Women in the Media: Latina Women in Television

By: Madison Meyer

 

Media is often a mirror of our society. Ideally, it is a conscious platform for creators to express their concerns about what is going on in the world around us. Whether their material is motivated by concern over the status quo or something else, it’s no secret that the goal is to relate to the largest population possible in order to gain an audience. This often results in stereotypes and tropes about minorities being played out on screen.

Some of the more outrageous comedy shows (like South Park and Family Guy) take these patterned characters to a completely new level. It’s the kind of comedy that takes it upon itself to be extremely offensive in order to critique our society.

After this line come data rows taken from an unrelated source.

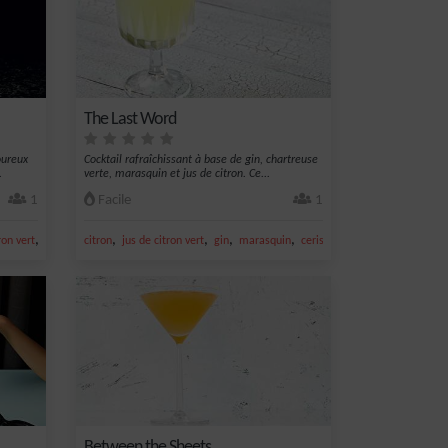
The Last Word
oureux
Cocktail rafraîchissant à base de gin, chartreuse
.
verte, marasquin et jus de citron. Ce...
1
Facile
1
,
,
,
,
,
ron vert
jus de citron
citron
jus de citron vert
gin
marasquin
cerise
Between the Sheets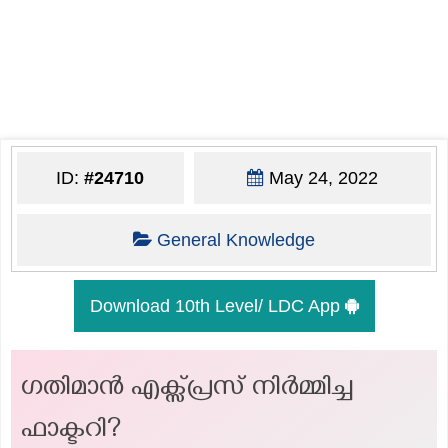
ID:
#24710
May 24, 2022
General Knowledge
Download 10th Level/ LDC App
ഗതിമാൻ എക്സ്പ്രസ് നിർമ്മിച്ച
ഫാക്ടറി?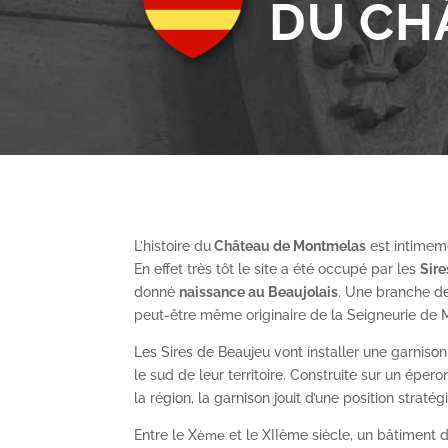
DU CH
L’histoire du
Château de Montmelas
est intimeme
En effet très tôt le site a été occupé par les
S
ir
donné
naissance au Beaujolais
. Une branche de
peut-être même originaire de la Seigneurie de
Les Sires de Beaujeu vont installer une garnis
le sud de leur territoire. Construite sur un épe
la région, la garnison jouit d’une position straté
Entre le X
et le XII
ème
siècle, un bâtiment de
ème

This is evident in an episode of South Park when Cartman makes a hand puppet of Jennifer Lopez (bizarrely sexualized with a tiny bikini on a hand puppet) and writes a song named “Taco Flavored Kisses” (Stone and Parker, 2009). Because of course, her kisses always taste like Hispanic food and she has to be smoking hot (after all, she is a Latina woman). This extremist sort of portrayal of the tropes continues on to Family Guy with their maid, Consuela. Her character continuously has yellow cleaning gloves on, regardless of where she is and what she is doing. She is portrayed as stealing money from the family, none too bright, lazy, and yet still manages to clean everything all the time (MacFarlane, 2014). These shows are trying to give an extreme view on every race and group to attempt at provoking change through their humor and narrow minded writing. The way that they decide to portray Latinas in their shows is exactly the way that other shows do it, just in a much louder way.smpte_color_bars_16x9-svg

Other comedies such as Modern Family, Will and Grace, and My Name is Earl exemplify the same stereotypes about Latina women through their weekly sitcoms, but in a way that they must think is palatable. Sophia Vergara, one of the newest prominent names in show business these days (and one of the biggest sexpots on television) portrays a “young and dumb gold-digging wife” on Modern Family. With her hourglass shape, plump lips, and long beautiful hair… there’s nothing not to adore. This is just another example of a Latina woman being shoved into the mold that American society has created. In Will and Grace, the token Latina woman is a maid, similar to Consuela from Family Guy. Karen Walker, the boisterous woman with an ear-splitting voice is constantly jumping to the conclusion that her maid, Rosario Salazar, stole what she lost. While they are constantly fighting about who stole what, Karen is shouting racial stereotype after stereotype
. These include things like, “Listen Señorita, I could pick up anyone like you at a paint store…” and, “Hey, you washed up on the shore of this country on an inner tube wearing a banana leaf and a couple of coconuts” (Kohan, 2009, 2013). My Name is Earl combines the sexpot and domestic trope and introduces an attractive young maid played by Nadine Velasquez. She is extremely sexualized as well as working to keep afloat. These sitcoms aren’t as vulgar as some of the other shows on Comedy Central and Adult Swim but, their blatant ignorance concerning this offensive portrayal of Latinas is shocking.

 

Media is used to inform and entertain the largest demographic that it can. Often this results in stereotyping minorities that are portrayed on screen. This often creates branches of stereotypical racism that wouldn’t necessarily be rotated through society as much as it is when it is put on national television. If the nation wants to demolish racism and sexism, stereotypes like this need to fade away.